BRASILIA: Brazil's central bank paused its aggressive campaign of interest rate hikes Wednesday, leaving its benchmark rate unchanged after 12 straight increases, even as the United States and other major economies settle into tightening mode.
Citing "risks in both directions to the inflation forecast" for Latin America's biggest economy, the bank's monetary policy committee voted to leave the Selic rate unchanged at 13.75 percent, the highest since January 2017, reports AFP.
The committee, which holds its next rate-setting meeting on October 25 and 26, said it "will not hesitate to resume the adjustment cycle if the disinflationary process does not progress as forecast."
Highlighting the high degree of uncertainty for both the Brazilian and world economy, two of the committee's nine members voted for a residual rate hike of 0.25 percentage points, it said in its accompanying statement.
Haunted by a history of hyperinflation, Brazil was among the first countries to start raising interest rates after the monetary easing of the coronavirus pandemic -- and did it in a big way.
Since March 2021, the central bank had rapidly raised its key rate from an all-time low of two percent, including three whopping hikes of 1.5 percentage points from October 2021 to February 2022.
Now, as the US Federal Reserve and European Central Bank shift into full-on tightening, Brazil is easing up on the brakes, hoping inflation is now sufficiently under control.

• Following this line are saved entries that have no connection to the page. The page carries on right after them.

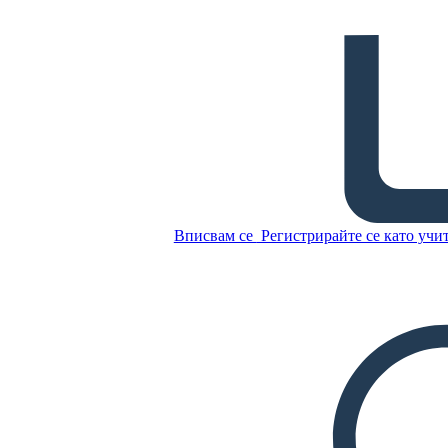
Приключенията на Том
Сойър
Копирайте този
Storyboard
Вписвам се
Регистрирайте се като учи
СЪЗДАЙТЕ СЦЕНАРИЙ
Копирайте този
Storyboard
СЪЗДАЙТЕ СЦЕНАРИЙ
ПУСКАНЕ НА СЛАЙДШОУ
ЧЕТИ МИ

The ECB, meanwhile, announced the largest rate hike in its history two weeks ago -- also 75 basis points.
Both central banks indicated more big increases were coming.

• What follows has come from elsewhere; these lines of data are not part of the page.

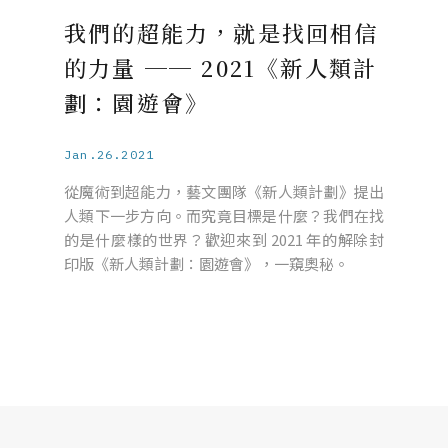
我們的超能力，就是找回相信
的力量 ── 2021《新人類計
劃：園遊會》
Jan.26.2021
從魔術到超能力，藝文團隊《新人類計劃》提出
人類下一步方向。而究竟目標是什麼？我們在找
的是什麼樣的世界？歡迎來到 2021 年的解除封
印版《新人類計劃：園遊會》，一窺奧秘。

Annual inflation remains high in Brazil, at 8.73 percent in August -- well above the central bank's target of 3.5 percent.
But that is down from 12.13 percent in April.

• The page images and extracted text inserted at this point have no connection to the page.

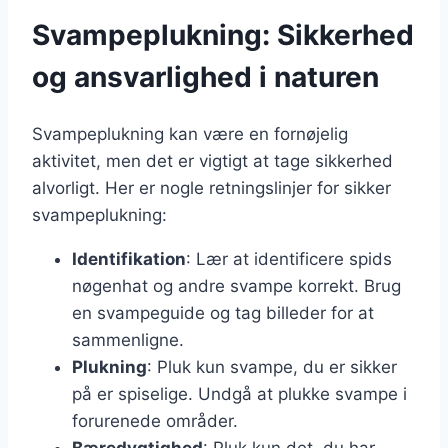
Svampeplukning: Sikkerhed
og ansvarlighed i naturen
Svampeplukning kan være en fornøjelig
aktivitet, men det er vigtigt at tage sikkerhed
alvorligt. Her er nogle retningslinjer for sikker
svampeplukning:
Identifikation
: Lær at identificere spids
nøgenhat og andre svampe korrekt. Brug
en svampeguide og tag billeder for at
sammenligne.
Plukning
: Pluk kun svampe, du er sikker
på er spiselige. Undgå at plukke svampe i
forurenede områder.
Bæredygtighed
: Pluk kun det, du har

Consumer prices actually fell by 0.36 percent last month, the second straight month in deflationary territory.
Now, the central bank is hoping to resume its focus on growth rather than inflation, wary of over-tightening and tipping the economy into recession.
"Without losing sight of the fundamental goal of ensuring stable prices, this decision aims to smooth fluctuations in the level of economic activity and promote full employment," the statement said.
It underlined, however, that the global economic outlook remains "adverse and volatile," with an "inflationary environment that continues to exert pressure."
Analysts polled by the central bank are currently forecasting Brazil's economy will grow by 2.65 percent this year, but a sluggish 0.5 percent next year -- though they have been growing steadily more optimistic on both.
They meanwhile expect the annual inflation rate to come in at six percent for 2022 and 5.01 percent for 2023, when the central bank's target drops to 3.25 percent.
Surging prices have been hitting Brazilian households hard.
With Brazil heading for elections on October 2, inflation has emerged as a major liability for President Jair Bolsonaro.
The far-right incumbent trails leftist ex-president Luiz Inacio Lula da Silva by 45 percent to 33 percent, according to the latest poll from the Datafolha institute.
An election-year spending spree by the federal government and question marks around both candidates' policy plans have heightened the uncertain outlook for the economy.